Performance Engineering Lessons From GF(2) Linear Algebra And CTMC
The useful bridge between my research code and systems interview prep is not "I used the same library." It is the engineering loop: choose a representation, reason about memory traffic, measure a real bottleneck, and keep correctness tests close enough to catch subtle damage.
The GF(2) Story
For binary linear algebra, scalar arithmetic is the wrong mental model. A binary matrix can be bit-packed so one machine word represents many field elements. Addition over GF(2) becomes XOR, and row operations become word-level operations with much less memory traffic.
Project answer. My performance project optimized MATLAB MEX functions for GF(2) linear algebra. The core idea was representation: bit-pack binary matrices so operations become word-level XOR and vectorized kernels rather than scalar arithmetic. That led naturally to cache locality, SIMD width, OpenMP parallelism, benchmark design, and correctness checks against MATLAB/GF(2) reference behavior.
M4RI Matrix Multiplication
M4RI-style multiplication groups `b` columns of `A` and `b` rows of `B`. For each strip, build a table of all `2^b` XOR combinations of selected rows of `B`. Then each row of `A` supplies a small index into that table.
A in F_2^(I x K)
B in F_2^(K x J)
W = machine word size
b = M4RI block size
per b-wide strip:
build table: O(2^b * J/W)
construct indices: O(I * b)
apply table rows: O(I * J/W)
across K/b strips:
O((K/b) * (2^b * J/W + I*b + I*J/W))
The correction that matters: constructing a table index from `A` is scalar work per output row. It should not be multiplied by `J/W` unless the implementation repeats index construction for every output word. The table-row XOR is the part that scales with `J/W`.
Rank And Nullspace
Bit-packed Gaussian elimination is roughly `O(r*m*n/W)`, where each row XOR costs `n/W`. M4RI groups pivots and uses lookup tables to reduce the constant in the dense elimination term.
For nullspace, the ideal path is: row-reduce, identify pivot and free columns, then construct basis vectors. After an RREF-like form `[I_r | A]`, the nullspace basis is essentially `[A; I_f]` over GF(2).
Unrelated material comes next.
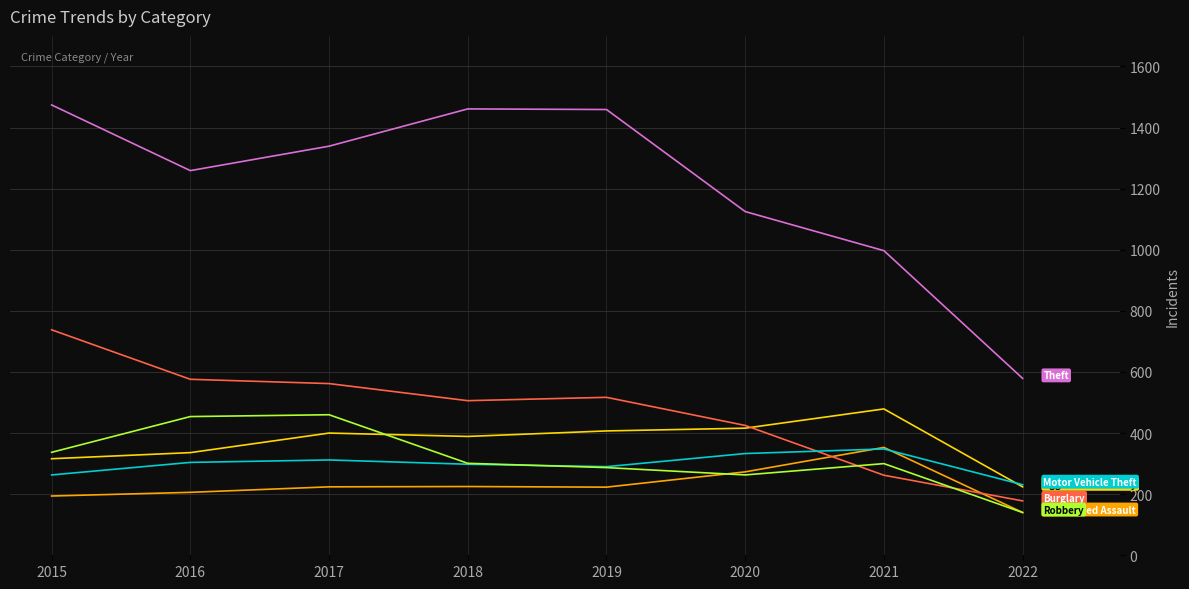

What is the difference between the highest and lowest values at 2016?

1053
But an implementation that still does standard-style elimination below pivots may not get the full M4RI reduction benefit. The honest complexity has to describe the actual code, not the algorithm I wish I had implemented.
Layout Experiments
A full row-major copy of `A` sounded plausible because it could reduce strided gathers when building M4RI indices. In measurements, the full transpose/copy was too expensive. The better abstraction was narrower: precompute exactly the M4RI table index needed by the hot loop.
full bit-packed A:
correct, but slower
row-major byte A:
tiled copy fixed the worst slowdown, but still lost
aidx:
precompute one 8-bit M4RI index per row per strip
hot loop becomes one byte load
same asymptotic complexity, better constant
The lesson is not "transpose is bad." The lesson is: optimize the actual repeated work. A broad data layout transformation can lose to a small precomputed artifact that matches the hot path.
CTMC And Fenwick Trees
The CTMC sampler uses a rejection-free Gillespie step. Each possible spin flip has a rate; sample an event proportional to rate; update the state and the affected local rates; advance time by an exponential waiting time.
for each event:
Z = total rate
u = random number in (0, Z]
idx = weighted prefix search
flip selected spin
update affected rates
t += exponential_sample / Z
A Fenwick tree is the right data structure for event selection when rates change locally:
- point update: `O(log N)`
- prefix sum / total: `O(log N)`
- weighted prefix search: `O(log N)`
Correctness Before Speed
The Fenwick tree can be internally consistent with the stored rate vector while the rate vector is wrong. That is the dangerous failure mode. If the local update set misses sites whose rates changed, the CTMC event distribution becomes stale after some flips.
The guardrail test is simple and powerful:
for many random lattices and random flips:
compute all rates
flip one spin
update rates locally
recompute all rates from scratch
assert local rates == full recomputation
Only after this test passes should performance cleanup matter: `O(N)` Fenwick build, maintaining the total rate as a scalar, exposing runnable step counts, and making parallel worker counts configurable.
Reusable Engineering Loop
- Change representation when it changes the cost model.
- Measure the hot path, not the prettiest abstraction.
- State complexity for the implementation, not only the ideal algorithm.
- Add correctness tests that compare optimized local updates with slow full recomputation.
- Only then tune constants, parallelism, and resource use.